お話のことでいうと、不器用だけどちゃっかりしているバイトの女の子が、罰せられるのではなく想い人を射止めて(文字どおり狩りに成功して)楽しそうにしていたのがよかった。ああいう女が調子に乗っていく世界の方が結果的にみんな生きやすいと思うので。

正直にいって主人公の女性については彼女のような根性や生真面目さ、迷いのなさと縁遠い人生だから共感はゼロだし、幼馴染と付き合ってたのにちょっと仕事でつまづいて休職してメンタルがアレになったらすかさずフェードアウトされるの、それ本当に幼馴染か?薄情では?という疑問が抑えきれないし、それはいいにしても一番しんどい時に離れていったくせに自分がうまく行ったら「お前の映画つくった!😊」「実はネットの友達も俺!」とか言ってくるナルエゴ野郎とそんなススッとヨリ戻せるか?と言われるとわたしのような疑り深い女には到底無理で、もちろん彼が映画作ってるのを間接的にでも知っていればそれ自体が形而上的な励みになるとは思うのだけど、生活の実感として腑には落ちない。精神的にしんどくて生活リズムが乱れているようなときに必要なのは日々の承認と癒しで、彼女にそれを部分的にでも与えたのはネットの配信であったと思う。つまりスマートな時代だったから死なずに済んだんだと思うのだけど、作中でそういったバーチャルなつながり(ご存知のように、インターネットの向こうには人間がいる)は肯定的に描かれているようには見えず、彼女はルンバ買えたって戻ってきたリアル恋人のことをとても嬉しそうに受け入れていたので、インターネットキッズとしては少し寂しい気持ちがした。インターネットは本当に虚しいだろうか、わたしにはインターネットがなければ出会わなかった、親しくならなかったであろう友人が幾人もいる。インターネットでしか知り合いではないけど、日々の承認を扶けてくれる人もいる。

でも最後の場面、ルンバを介してのやりとりは本当に上手で、きちんと一つのセレモニーとして機能していた。身長差あるカップルでかわいかったな。言うのも野暮かもしれないが、ルンバはスマート家電の一般家庭進出におけるパイオニアであって、そういったキーワードでいちいち脳がかき混ぜられるようになっていると思う。

終盤だともうひとつ個人的なハイライトがあって、役者志望の青年がホテルの裏口のようなところから電話をかけてくるとき、会場の出入口を使ったのがとても印象的だった。あの青年はバックヤードから電話かけるのがとても似合う、ネトフリの火花で芸人さんたちが連絡を取るのもいつもケータイで、そのイメージと少し重なる。なんでだか天気が少し悪いといいと思ったけど、あのシーンはいい話だから晴れのイメージかな。

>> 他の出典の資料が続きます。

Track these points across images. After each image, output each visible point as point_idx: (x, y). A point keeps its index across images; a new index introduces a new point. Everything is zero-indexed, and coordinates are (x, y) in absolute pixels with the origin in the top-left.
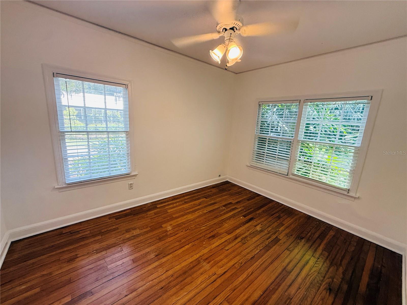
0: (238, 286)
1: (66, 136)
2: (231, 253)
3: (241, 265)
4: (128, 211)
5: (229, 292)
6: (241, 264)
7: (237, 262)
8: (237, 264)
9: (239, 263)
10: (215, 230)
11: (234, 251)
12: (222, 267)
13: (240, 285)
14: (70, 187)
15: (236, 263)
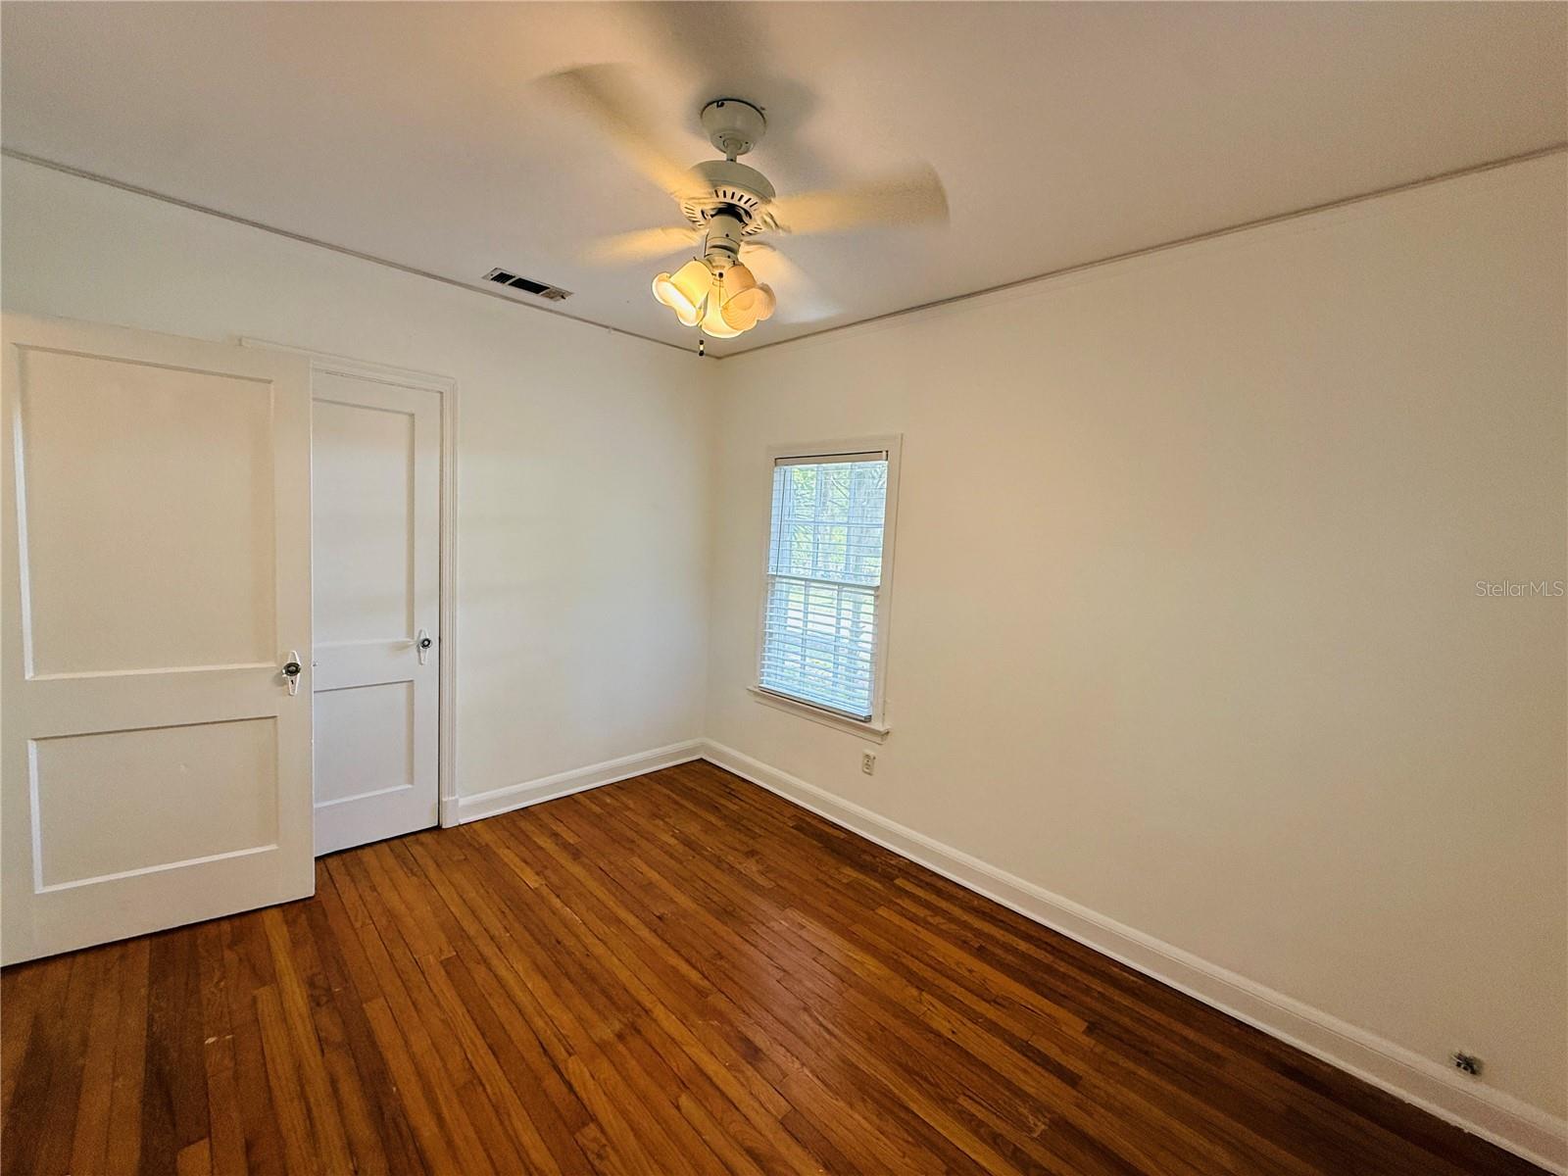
0: (507, 1123)
1: (778, 586)
2: (659, 1119)
3: (593, 1152)
4: (837, 833)
5: (497, 1090)
6: (599, 1156)
7: (608, 1139)
8: (599, 1135)
9: (605, 1145)
10: (803, 1064)
11: (669, 1132)
12: (593, 1078)
13: (506, 1131)
14: (765, 697)
15: (603, 1131)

音楽は正直に言ってあれが狙った音響効果であったかどうか確信がないところもあるのだけど、既存の曲と、この演劇のためのピースの組み合わせに神経を使ってあるのがよくわかった。転換時の短いトラックが余韻になり予感になり、常に効力があってよかった。劇団に音楽家を抱えるのが普通のことなのかは知らないけれど、洋服と同じでサイズの合う音楽が付いてると、見る方は楽だなと感じる。最後パッヘルベルのカノンをドーンのやつ劇のイメージにぴったりで好きだった。ファレルのHappy、曲というよりあのアルバムが好きで随分聞いたのでここへ来て違う思い出ができるとは思っていなかった、ちょっとしたトラウマ。

この日は日中沈丁花のつぼみが赤くなっているのを見たのに夜は雪が舞って、いかにも早春のよい日だった。今この瞬間にも芽吹こうとするこれからのこと、あまり邪険にしすぎてもよくないだろうなと思う。